Archive for August, 2011

Faring the Fair

Today is opening day of The Ventura County Fair, located at beautiful Seaside Park in Ventura CA.  The 2011 theme is “The Bounty of the County”.  This year we were invited back to Uncle Leo’s Barn, an area of the fair set up for children of all ages to come and get an up-close look at a variety of farmyard animals from this county. The helpful staff is always on hand to answer questions and tell the stories of the animals’ lives on their respective farms. Since I was a city kid growing up, many of my first and fondest encounters with farm animals happened at our local fair, so this is something that I am always happy to participate in. I love to see the children interacting with the animals and wonder which ones of them will possibly someday become our future farmers of America.
Our adventure began just after supper last night when Christy and I accomplished the arduous task of collecting the selected animals (Kitty the pygmy goat and her 6 week old twins)  and systematically loading them into the back of the Dodge Dakota for the short ride to the fairgrounds. Kitty was not very keen on the idea (to say the least) and she would not budge an inch, and needed to be hoisted up and carried-she objected to this to such a state that we had to get a rolling cart to stand her in to get her the rest of the way down the driveway (the only thing that got hurt was her pride). Once in the truck with her kids, having located some feed, she calmed back down. The next stop was over to our neighbor Katie’s farm to help her load up her three Emden goslings into crates, and then everyone into the truck!

Kitty was not really very happy about having to share her ride with the poultry, but there was not much she could do about it anyway.  Total- three pygmy goats, three giant white geese, and three silly gals- needless to say there was MUCH squawking going on in the truck the entire ride to the fair by both humans and animals alike.
Arriving at the Garden Street entrance of the fairgrounds, we were ushered in and allowed to park right out in front of the barn. Some of the staff was there to greet us and help us unload. The geese were carried in their crates and the baby goats were scooped up in our arms and carried in without any problem. Then there was Kitty, who once again would not budge an inch towards the barn. Even just 30 feet seems like a very long way when you are on the other end of the lead of a stubborn animal that is determined NOT to walk for ANY reason we could give her. We tried to coax with a feed bucket, we tried to let her follow her two babies – nothing. She would not budge. In the end, Christy hoisted her up unceremoniously and carried her stubborn butt all the way into the barn and plopped her down in the pen. No small feat, as she must weigh 65+ lbs, has a full udder of milk, and had all four of her legs as stiff as iron and unbending every inch of the way. Not to mention the evil eye she was giving everyone or the unhappy grunts she was voicing at all of us the entire time. But as is the ways of most creatures, once she found the feeder she was content with the new digs. The display pen for the goats is set up with a tall wooden ramp with a platform at the top, and also has a big rubber tire for the kids to play on. The doe kids were not too sure about this setup at first, as they only have had logs to jump around on in their pen at home.

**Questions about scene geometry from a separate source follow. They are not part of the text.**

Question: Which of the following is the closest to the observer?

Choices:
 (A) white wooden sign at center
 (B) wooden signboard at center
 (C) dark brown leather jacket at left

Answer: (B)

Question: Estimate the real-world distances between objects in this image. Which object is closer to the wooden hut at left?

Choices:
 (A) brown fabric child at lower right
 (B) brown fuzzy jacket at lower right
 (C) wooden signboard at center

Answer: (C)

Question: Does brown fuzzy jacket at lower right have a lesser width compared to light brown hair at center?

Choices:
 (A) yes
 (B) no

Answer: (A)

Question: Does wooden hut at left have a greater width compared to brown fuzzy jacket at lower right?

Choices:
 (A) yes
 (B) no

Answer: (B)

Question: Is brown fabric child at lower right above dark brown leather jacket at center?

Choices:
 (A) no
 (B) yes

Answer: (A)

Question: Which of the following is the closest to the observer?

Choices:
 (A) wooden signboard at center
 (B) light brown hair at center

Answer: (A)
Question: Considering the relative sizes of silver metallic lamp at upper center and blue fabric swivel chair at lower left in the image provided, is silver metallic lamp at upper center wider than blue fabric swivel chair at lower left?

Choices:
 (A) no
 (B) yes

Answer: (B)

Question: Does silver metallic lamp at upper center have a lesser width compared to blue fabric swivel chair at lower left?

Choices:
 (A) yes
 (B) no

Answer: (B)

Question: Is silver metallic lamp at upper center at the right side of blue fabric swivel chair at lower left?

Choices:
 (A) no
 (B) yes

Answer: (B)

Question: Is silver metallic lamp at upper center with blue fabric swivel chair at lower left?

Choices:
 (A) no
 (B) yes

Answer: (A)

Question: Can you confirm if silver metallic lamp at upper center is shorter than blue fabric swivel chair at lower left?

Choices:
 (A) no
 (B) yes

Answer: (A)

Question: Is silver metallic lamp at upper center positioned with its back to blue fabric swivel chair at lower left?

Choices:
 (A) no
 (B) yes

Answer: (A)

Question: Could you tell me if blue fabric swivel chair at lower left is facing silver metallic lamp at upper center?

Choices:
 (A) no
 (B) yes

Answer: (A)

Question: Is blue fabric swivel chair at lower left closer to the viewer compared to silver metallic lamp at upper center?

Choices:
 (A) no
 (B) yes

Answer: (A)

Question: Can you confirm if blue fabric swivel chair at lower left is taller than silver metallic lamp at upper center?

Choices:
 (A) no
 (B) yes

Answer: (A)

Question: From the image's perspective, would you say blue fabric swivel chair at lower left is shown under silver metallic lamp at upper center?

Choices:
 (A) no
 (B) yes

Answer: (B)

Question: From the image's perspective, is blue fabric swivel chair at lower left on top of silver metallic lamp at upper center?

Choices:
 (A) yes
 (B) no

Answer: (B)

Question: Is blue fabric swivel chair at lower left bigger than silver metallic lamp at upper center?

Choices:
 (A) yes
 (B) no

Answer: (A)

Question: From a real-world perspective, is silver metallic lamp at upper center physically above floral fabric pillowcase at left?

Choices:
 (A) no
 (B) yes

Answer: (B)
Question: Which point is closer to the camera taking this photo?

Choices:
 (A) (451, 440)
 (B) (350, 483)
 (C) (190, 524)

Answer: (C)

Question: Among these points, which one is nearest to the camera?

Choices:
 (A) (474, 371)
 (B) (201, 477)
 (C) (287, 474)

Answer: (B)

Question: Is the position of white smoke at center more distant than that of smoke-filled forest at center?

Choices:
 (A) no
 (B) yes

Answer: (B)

Diana was the first of the two kids to be brave enough to try out the ramp but I was sure by the end of the night she and Tess would both be playing “queen of the ramp”. After fair notice to the barn staff that Kitty is clever enough to not only open up the latches on her pen for untimely escapes, but if left unchecked she may also let the others out as well, we went over feeding and care instructions.  We left the animals to settle in a bit and went out and turned up the main thoroughfare to stroll along and cool off from our struggle with Miss Kitty.

Although the fair was not yet open there were tons of people all around. Trucks were parked over every foot of the walkways and the place was bustling with activity. Vendors were setting up booths and unloading boxes, rides were being tested and everyone else seemed to have a bucket or a broom in their hands. Officials in electric golf carts were swerving by on all sides and last-minute touches were being put on displays everywhere. Halfway down the fairway we ran into the small livestock superintendent, Elzie Daniels, who we then had a nice chat with about what has been going on in everyone’s backyards and barns for the last year, livestock births and deaths,  and things we wished to purchase. It is always nice to run into old friends and catch up on each other’s lives. He even had some photos to show us of his beautiful Jersey calf born on the 4th of July. Congrats Elzie, she is a beaut!

We continued our walk all the way down to the main gate and then turned around and headed back to the barns to check and see how the critters were doing. We ran into a couple of 4-H kids bringing in their animals in the rabbit and poultry barn and after a few more short chats we did one last check of our animals before heading back to the truck. The geese had found the wading pool and Kitty already had her head in the feeder. The twins were bouncing on the big rubber tire and it looked like they just might be the hit entertainment of the barn this year. I know the children will love them. Things were all in place as they should be, and we are all ready once again to fare the fair!